Figures 3 and 4 are graphs showing the results of mathematical simulations performed using the aileron effectiveness determined by the quasi-steady lift surface theory, and each expresses the load due to gusts in terms of the bending moment at the root of the main wing. First, Fig. 3 is a graph showing the load response time history to a standing gust, and shows that the conventional closed-loop control method shown by the dashed line b has a load reduction effect compared to the case without control surface control shown by the broken line a. In contrast, it can be seen that the gust load reduction control method of the present invention shown by the solid line c significantly improves the load reduction effect. Next, Fig. 4 is a graph showing the load power spectrum for continuous gusts, and shows that the conventional open-loop control method shown by the dashed line e has less load reduction effect than the case without control surface control shown by the broken line d. In contrast, it can be seen that the gust load reduction control method of the present invention shown by the solid line f significantly improves the load reduction effect.

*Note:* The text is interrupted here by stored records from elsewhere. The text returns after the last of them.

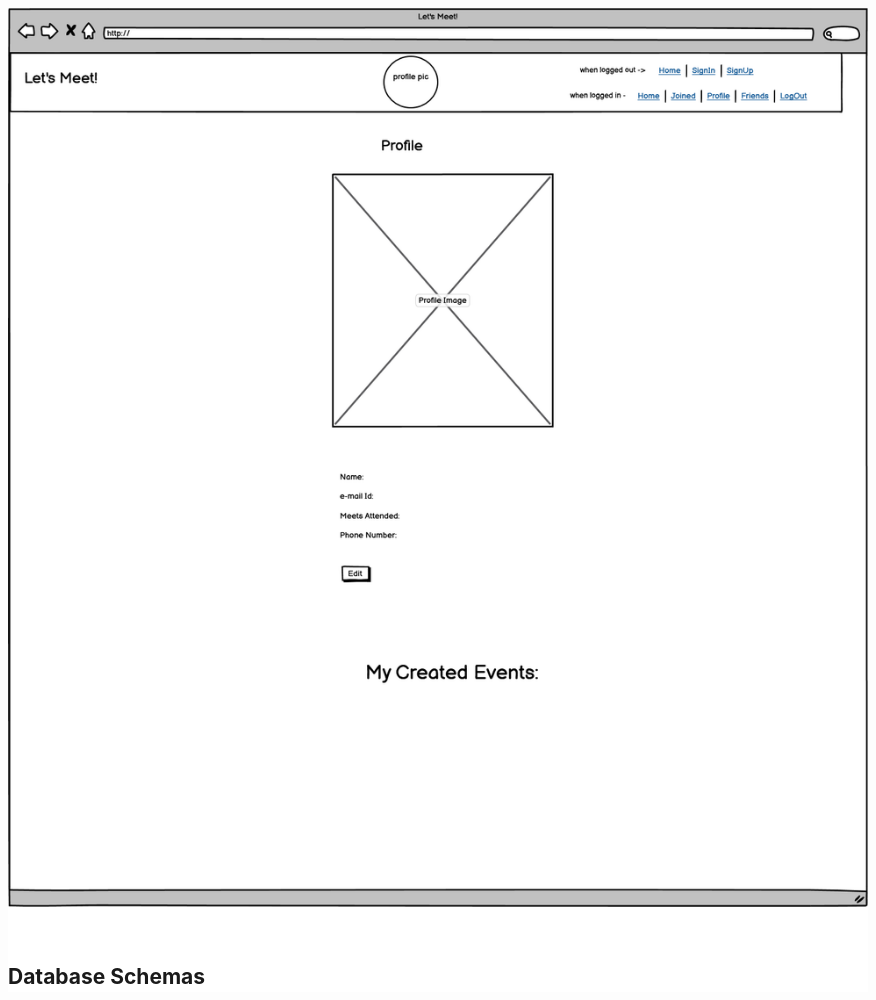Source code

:  ![Wireframe of the profile page](./src/assets/read-pics/Profile%20Page.png)
 <br><br>

## Database Schemas <a name="schemas"></a><br>
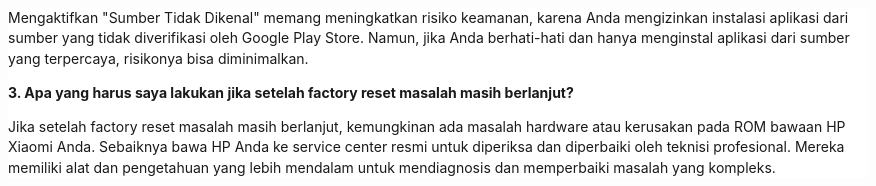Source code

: Mengaktifkan "Sumber Tidak Dikenal" memang meningkatkan risiko keamanan, karena Anda mengizinkan instalasi aplikasi dari sumber yang tidak diverifikasi oleh Google Play Store. Namun, jika Anda berhati-hati dan hanya menginstal aplikasi dari sumber yang terpercaya, risikonya bisa diminimalkan.

**3\. Apa yang harus saya lakukan jika setelah factory reset masalah masih berlanjut?**

Jika setelah factory reset masalah masih berlanjut, kemungkinan ada masalah hardware atau kerusakan pada ROM bawaan HP Xiaomi Anda. Sebaiknya bawa HP Anda ke service center resmi untuk diperiksa dan diperbaiki oleh teknisi profesional. Mereka memiliki alat dan pengetahuan yang lebih mendalam untuk mendiagnosis dan memperbaiki masalah yang kompleks.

Effects of the Invention As described above, the present invention is based on the control value of the steering amount generated from the detection signal of the gust sensor 22 of the open loop control section 20 and the detection signal of the whole machine motion sensor 26 of the closed loop control section 21. An optimal control system is constructed that operates the actuator 2 that steers the control surface of the aircraft 1 by adding the control value of the generated steering amount. It is possible to reduce the gust load due to continuous gust wind including a wide range of frequency components mainly by the closed loop control unit 21. Therefore, according to the present invention, a single control system can exhibit the effect of reducing the load against standing gusts and continuous gusts. In addition, the open loop control section 20 and the closed loop control section 21
do not operate independently,
They are added at addition point A in the control system,
Optimization control can be performed for both standing gusts and continuous gusts. Due to these factors, the structure of the aircraft can be made lighter, and the comfort of the aircraft can also be improved.

[Brief explanation of drawings]

FIG. 1 is a block diagram showing an embodiment of the gust load reduction control method for an aircraft according to the present invention, FIG. 2 is an explanatory diagram showing an overview of an aircraft to which the gust load reduction control method of the present invention is applied, and FIG. Figure 4 is a graph of numerical simulation results showing the load response time history for standing gusts, Figure 4 is a graph of numerical simulation results showing the load power spectrum for continuous gusts, Figure 5 is a block diagram showing the conventional open loop control method. FIG. 6 is a block diagram showing a conventional closed loop control system. 1... Airframe, 2, 2a, 2b... Actuator, 20... Open loop control section, 21... Closed loop control section, 22... Gust sensor,
23...washout filter, 24...prefilter, 25...first gain setting device, 26,
26a, 26b... Whole aircraft motion sensor, 27... Compensator, 28... Second gain setter, 29... Outer aileron, 30... Elevator, 33... Inner aileron, W... ...Main wing.

Claims (1)

[Claims] 1. It has an open-loop control unit that detects the vertical component of gusts using a gust sensor installed in the nose of the aircraft and reduces the load caused by the gust using control surface steering. It has a closed-loop control unit that detects the aircraft movement using a motion sensor and suppresses the elastic vibration of the aircraft using control surface steering, and the control value of the steering amount generated from the detection signal of the gust sensor of the open-loop control unit and the closed-loop control unit. By configuring one optimal control system that adds the control value of the steering amount generated from the detection signal of the whole aircraft motion sensor in the control unit and operates the actuator that steers the control surface of the aircraft, it is possible to An aircraft gust load reduction control method characterized by reducing gust load.